→ TASK DETAILS
Copy out, word for word, every line from the start of the entries up to and including the line with "Nutzungszweck entsprechende".

──────── MATERIAL PROVIDED

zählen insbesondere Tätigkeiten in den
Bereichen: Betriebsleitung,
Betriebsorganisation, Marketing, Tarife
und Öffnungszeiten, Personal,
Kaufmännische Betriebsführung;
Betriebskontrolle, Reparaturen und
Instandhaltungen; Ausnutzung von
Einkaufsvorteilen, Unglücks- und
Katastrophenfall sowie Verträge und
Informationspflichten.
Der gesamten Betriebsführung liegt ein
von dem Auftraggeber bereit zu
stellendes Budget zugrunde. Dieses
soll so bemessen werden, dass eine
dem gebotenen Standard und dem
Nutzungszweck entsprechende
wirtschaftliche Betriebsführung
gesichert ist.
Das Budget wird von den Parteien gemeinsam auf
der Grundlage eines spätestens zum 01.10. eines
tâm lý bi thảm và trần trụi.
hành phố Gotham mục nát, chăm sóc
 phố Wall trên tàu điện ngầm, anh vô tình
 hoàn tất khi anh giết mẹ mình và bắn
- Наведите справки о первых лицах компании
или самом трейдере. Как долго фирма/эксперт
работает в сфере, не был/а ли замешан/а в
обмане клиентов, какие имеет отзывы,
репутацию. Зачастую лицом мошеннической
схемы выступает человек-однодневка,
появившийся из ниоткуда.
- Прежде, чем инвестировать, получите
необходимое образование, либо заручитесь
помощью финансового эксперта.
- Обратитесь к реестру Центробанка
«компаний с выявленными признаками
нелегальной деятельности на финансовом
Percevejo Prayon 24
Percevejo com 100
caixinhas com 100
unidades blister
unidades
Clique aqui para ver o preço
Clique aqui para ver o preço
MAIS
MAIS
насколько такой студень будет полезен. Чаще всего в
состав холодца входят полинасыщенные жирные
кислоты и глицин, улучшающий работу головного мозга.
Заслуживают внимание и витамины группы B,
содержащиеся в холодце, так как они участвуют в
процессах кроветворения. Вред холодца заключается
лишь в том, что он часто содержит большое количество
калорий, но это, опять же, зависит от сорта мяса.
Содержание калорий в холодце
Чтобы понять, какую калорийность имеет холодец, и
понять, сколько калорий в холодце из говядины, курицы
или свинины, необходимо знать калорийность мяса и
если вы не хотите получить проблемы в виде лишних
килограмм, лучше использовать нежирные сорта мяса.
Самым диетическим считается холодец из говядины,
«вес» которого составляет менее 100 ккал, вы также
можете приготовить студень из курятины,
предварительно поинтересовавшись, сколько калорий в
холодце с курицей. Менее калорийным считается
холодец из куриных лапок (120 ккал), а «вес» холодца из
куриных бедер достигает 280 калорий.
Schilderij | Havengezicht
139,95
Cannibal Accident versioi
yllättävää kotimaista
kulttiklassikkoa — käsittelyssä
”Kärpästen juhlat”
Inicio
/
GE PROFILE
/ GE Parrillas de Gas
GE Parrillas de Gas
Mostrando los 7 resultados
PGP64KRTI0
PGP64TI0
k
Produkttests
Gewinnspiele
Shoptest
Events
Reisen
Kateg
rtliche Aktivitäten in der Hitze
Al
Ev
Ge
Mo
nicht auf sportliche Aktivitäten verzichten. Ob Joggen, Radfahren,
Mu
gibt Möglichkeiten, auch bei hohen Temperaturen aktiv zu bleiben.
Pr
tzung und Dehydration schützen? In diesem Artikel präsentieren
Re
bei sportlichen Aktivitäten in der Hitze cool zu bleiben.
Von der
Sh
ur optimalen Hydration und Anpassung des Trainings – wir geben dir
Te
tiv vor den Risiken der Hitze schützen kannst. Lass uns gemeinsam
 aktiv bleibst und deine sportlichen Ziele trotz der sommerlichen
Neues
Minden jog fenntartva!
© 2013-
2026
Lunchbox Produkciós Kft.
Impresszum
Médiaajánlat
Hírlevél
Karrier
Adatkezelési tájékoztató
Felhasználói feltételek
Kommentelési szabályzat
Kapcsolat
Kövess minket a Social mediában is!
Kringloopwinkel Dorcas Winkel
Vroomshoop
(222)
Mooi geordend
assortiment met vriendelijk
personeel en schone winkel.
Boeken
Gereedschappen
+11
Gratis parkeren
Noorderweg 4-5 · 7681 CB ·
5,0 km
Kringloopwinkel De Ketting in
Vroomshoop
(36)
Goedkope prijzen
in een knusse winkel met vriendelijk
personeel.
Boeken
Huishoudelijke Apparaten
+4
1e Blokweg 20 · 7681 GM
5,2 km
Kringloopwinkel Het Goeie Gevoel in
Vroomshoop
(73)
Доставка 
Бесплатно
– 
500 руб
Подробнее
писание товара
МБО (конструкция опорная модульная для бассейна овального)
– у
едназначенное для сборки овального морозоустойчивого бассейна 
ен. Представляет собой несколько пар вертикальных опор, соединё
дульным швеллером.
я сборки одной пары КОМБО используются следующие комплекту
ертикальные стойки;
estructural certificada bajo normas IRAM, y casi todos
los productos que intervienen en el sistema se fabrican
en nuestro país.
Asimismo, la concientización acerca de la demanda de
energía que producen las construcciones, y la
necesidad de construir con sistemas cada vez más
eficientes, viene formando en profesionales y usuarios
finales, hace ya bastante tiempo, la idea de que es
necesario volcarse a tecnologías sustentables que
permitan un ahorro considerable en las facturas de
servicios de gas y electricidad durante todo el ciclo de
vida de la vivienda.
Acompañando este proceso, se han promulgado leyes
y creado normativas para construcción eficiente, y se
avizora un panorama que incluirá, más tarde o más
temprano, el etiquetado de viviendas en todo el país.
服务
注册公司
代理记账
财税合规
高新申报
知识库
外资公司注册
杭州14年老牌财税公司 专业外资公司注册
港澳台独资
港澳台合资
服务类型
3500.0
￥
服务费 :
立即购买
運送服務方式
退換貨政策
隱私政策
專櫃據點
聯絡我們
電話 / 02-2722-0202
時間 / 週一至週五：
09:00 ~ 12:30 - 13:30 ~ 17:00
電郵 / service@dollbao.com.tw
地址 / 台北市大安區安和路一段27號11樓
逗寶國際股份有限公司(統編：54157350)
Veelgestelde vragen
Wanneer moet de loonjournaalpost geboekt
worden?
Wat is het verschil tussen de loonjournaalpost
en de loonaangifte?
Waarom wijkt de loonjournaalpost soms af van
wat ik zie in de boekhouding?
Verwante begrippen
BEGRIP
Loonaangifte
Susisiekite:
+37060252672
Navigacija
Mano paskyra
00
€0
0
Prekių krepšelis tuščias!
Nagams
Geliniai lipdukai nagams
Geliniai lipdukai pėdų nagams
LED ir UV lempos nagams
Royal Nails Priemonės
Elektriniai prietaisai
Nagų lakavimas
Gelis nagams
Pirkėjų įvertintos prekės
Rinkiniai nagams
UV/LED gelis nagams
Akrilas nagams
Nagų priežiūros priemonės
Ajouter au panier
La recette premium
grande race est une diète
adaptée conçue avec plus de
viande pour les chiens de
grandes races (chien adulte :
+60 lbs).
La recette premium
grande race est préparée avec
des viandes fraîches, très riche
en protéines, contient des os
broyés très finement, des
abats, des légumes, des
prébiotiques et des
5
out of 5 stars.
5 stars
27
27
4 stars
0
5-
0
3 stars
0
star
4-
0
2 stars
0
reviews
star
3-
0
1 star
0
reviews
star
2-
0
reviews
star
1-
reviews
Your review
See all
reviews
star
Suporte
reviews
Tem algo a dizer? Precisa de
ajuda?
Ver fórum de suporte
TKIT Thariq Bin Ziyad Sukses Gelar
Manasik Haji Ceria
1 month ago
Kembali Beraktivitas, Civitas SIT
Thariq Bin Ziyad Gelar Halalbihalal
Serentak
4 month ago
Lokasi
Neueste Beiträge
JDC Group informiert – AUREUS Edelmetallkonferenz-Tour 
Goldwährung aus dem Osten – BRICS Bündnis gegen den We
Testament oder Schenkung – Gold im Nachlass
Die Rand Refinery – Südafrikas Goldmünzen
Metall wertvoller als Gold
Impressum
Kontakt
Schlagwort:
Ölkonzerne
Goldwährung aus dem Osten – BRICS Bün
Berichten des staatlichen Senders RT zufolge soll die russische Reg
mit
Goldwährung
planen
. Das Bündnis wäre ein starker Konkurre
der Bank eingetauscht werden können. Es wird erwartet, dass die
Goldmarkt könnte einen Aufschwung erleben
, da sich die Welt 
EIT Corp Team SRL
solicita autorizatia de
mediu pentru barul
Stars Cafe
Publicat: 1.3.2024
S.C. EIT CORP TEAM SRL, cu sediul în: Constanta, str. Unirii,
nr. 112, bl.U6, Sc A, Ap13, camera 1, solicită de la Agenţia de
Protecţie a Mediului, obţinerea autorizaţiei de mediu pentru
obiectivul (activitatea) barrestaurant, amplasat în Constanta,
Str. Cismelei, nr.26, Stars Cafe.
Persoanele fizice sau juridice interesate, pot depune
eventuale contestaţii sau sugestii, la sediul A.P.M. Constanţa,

────────────────

→ EXERCISE ANSWER
zählen insbesondere Tätigkeiten in den
Bereichen: Betriebsleitung,
Betriebsorganisation, Marketing, Tarife
und Öffnungszeiten, Personal,
Kaufmännische Betriebsführung;
Betriebskontrolle, Reparaturen und
Instandhaltungen; Ausnutzung von
Einkaufsvorteilen, Unglücks- und
Katastrophenfall sowie Verträge und
Informationspflichten.
Der gesamten Betriebsführung liegt ein
von dem Auftraggeber bereit zu
stellendes Budget zugrunde. Dieses
soll so bemessen werden, dass eine
dem gebotenen Standard und dem
Nutzungszweck entsprechende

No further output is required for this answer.